● **TASK GOAL**: Which lines in the items below contain the string "values", with case counting? Gather every such line.

#### STORED DATA

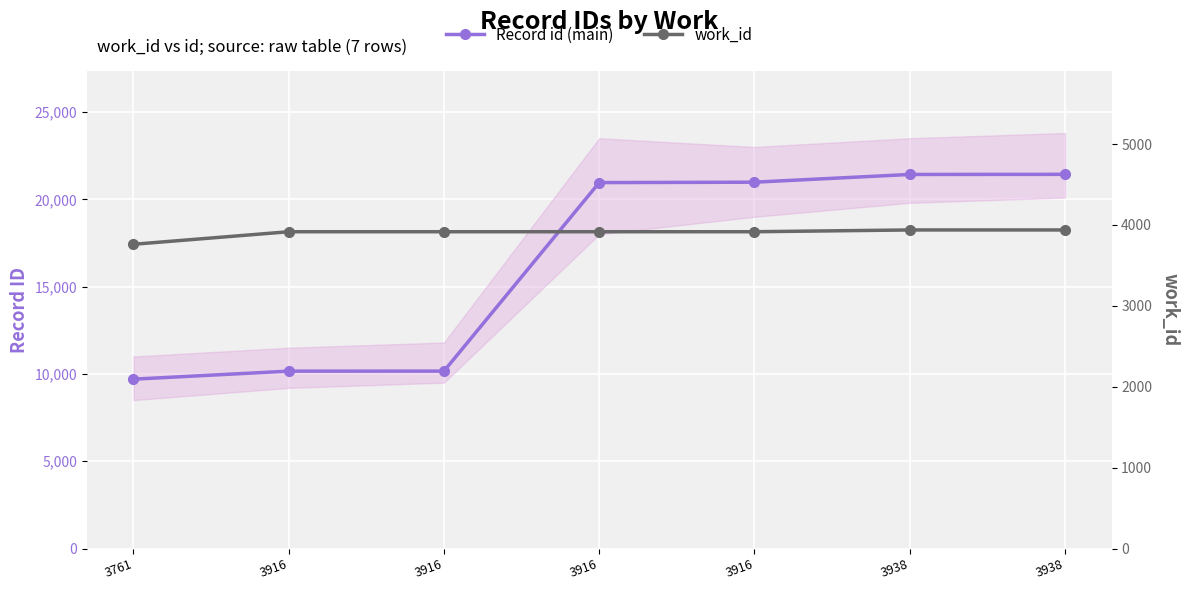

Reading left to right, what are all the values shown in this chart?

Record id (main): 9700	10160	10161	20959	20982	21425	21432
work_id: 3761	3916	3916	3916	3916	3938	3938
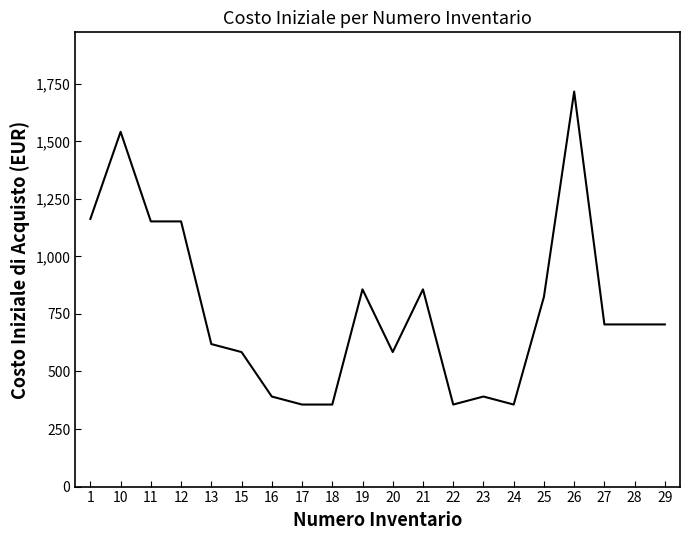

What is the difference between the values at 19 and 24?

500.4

########

● **TASK SOLUTION**:
Reading left to right, what are all the values shown in this chart?
What is the difference between the values at 19 and 24?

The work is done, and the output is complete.